Exercise instructions.
a – Please reproduce the hand sanitizer article, everything from "In addition, the" down to "15, 2020. Accessed April 30, 2020.".
b – In the hand sanitizer article, what concentration of glycerin does the formula specify?

Document passage.
Update on Temporary Compounding of Certain Alcohol-Based Hand Sanitizer Products During the Public Health Emergency

Article

The APhA’s program “Addressing the COVID-19 Crisis: An Open Forum Webinar Series for Pharmacists” addressed the new conditions, including that hand sanitizer is compounded according to the following formula consistent with World Health Organization recommendations.

On April 15, the FDA issued a new guidance addressing the compounding of alcohol-based hand sanitizers to further assist pharmacists in state-licensed pharmacies, federal facilities, and registered outsourcing facilities.1

Several organizations, including the American Pharmacists Association (APhA), the Alliance for Pharmacy Compounding (APC), the National Community Pharmacists Association (NCPA), and the National Alliance of State Pharmacy Associations, wrote to the FDA for further guidance on March 30. At that point in time, the FDA had failed to address several key concerns in their statements on compounding, such as shortages of the 75% isopropyl alcohol required in the FDA's specifications.2

The APhA’s program “Addressing the COVID-19 Crisis: An Open Forum Webinar Series for Pharmacists” addressed the new conditions, including that hand sanitizer is compounded according to the following formula consistent with World Health Organization recommendations:

  • Alcohol (ethanol, denatured) (formulated to 80%, volume/volume [v/v]) in an aqueous solution; or isopropyl alcohol (formulated to 75%, v/v) in an aqueous solution
  • Glycerin (glycerol) (1.45% v/v)
  • Hydrogen peroxide (0.125% v/v)
  • Sterile distilled water or boiled cold water.3

The compounder should not be adding other active or inactive ingredients, such as ingredients to improve the smell or taste due to the risk of accidental ingestion in children, according to the FDA.3

In addition, the FDA listed that the hand sanitizer should be prepared under conditions routinely used by the compounder to compound similar nonsterile drugs and should be an aqueous solution only, not a gel, foam, or aerosol spray.1

REFERENCES

  • Policy for temporary compounding of certain alcohol-based hand sanitizer products during the public health emergency. FDA. https://www.fda.gov/regulatory-information/search-fda-guidance-documents/policy-temporary-compounding-certain-alcohol-based-hand-sanitizer-products-during-public-health. Updated April 15, 2020. Accessed April 30, 2020.
  • Antrim, Aislinn. Compounders ask FDA for more guidance on hand sanitizer, launch donation campaign. Pharmacy Times. https://www.pharmacytimes.com/news/compounders-ask-fda-for-more-guidance-on-hand-sanitizer-launch-donation-campaign. Published March 30, 2020. Accessed April 30, 2020.
  • Addressing the COVID-19 Crisis: An Open Forum Webinar Series for Pharmacists. APhA. Published April 30, 2020. Accessed April 30, 2020.

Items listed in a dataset
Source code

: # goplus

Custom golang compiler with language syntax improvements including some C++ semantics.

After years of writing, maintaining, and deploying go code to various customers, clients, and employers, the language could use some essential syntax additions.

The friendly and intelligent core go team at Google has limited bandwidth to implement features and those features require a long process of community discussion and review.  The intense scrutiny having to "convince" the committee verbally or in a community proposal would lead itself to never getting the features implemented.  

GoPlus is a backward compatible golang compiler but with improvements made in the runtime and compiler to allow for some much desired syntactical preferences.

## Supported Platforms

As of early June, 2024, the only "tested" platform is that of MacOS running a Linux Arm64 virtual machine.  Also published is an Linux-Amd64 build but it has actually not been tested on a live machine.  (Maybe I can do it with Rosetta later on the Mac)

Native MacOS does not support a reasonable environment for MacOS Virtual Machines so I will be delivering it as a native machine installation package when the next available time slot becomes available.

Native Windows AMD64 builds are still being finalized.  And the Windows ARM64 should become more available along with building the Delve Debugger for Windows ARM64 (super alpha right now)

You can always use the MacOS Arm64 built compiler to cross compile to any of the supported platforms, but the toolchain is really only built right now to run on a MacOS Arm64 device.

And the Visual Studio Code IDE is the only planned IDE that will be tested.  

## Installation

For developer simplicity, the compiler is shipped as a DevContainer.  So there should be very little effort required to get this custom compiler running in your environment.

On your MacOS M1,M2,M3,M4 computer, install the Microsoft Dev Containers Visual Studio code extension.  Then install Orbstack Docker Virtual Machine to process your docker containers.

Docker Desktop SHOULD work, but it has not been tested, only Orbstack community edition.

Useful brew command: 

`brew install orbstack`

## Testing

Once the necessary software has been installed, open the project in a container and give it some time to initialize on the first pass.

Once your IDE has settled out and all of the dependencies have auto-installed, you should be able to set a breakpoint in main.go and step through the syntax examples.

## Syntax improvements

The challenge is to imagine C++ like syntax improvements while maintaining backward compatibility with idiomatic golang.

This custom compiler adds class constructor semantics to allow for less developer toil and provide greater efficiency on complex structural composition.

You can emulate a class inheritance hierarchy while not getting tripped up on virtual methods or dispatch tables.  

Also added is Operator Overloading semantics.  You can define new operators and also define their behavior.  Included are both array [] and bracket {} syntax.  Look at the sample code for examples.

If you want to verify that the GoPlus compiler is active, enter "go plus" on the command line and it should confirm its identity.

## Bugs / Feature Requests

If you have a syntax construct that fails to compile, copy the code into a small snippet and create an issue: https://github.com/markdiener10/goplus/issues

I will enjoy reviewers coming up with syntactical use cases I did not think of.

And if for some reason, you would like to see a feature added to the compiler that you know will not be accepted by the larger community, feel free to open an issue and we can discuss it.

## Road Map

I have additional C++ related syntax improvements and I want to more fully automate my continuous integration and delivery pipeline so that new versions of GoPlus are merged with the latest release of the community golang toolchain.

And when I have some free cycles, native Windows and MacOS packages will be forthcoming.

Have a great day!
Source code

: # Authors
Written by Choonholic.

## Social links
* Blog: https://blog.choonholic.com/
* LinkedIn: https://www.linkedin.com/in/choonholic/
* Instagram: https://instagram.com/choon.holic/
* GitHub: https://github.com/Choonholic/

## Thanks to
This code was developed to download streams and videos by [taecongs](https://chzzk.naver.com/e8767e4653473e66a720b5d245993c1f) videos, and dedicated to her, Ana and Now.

Exercise responses.
a –
In addition, the FDA listed that the hand sanitizer should be prepared under conditions routinely used by the compounder to compound similar nonsterile drugs and should be an aqueous solution only, not a gel, foam, or aerosol spray.1

REFERENCES

  • Policy for temporary compounding of certain alcohol-based hand sanitizer products during the public health emergency. FDA. https://www.fda.gov/regulatory-information/search-fda-guidance-documents/policy-temporary-compounding-certain-alcohol-based-hand-sanitizer-products-during-public-health. Updated April 15, 2020. Accessed April 30, 2020.

b – 1.45% v/v.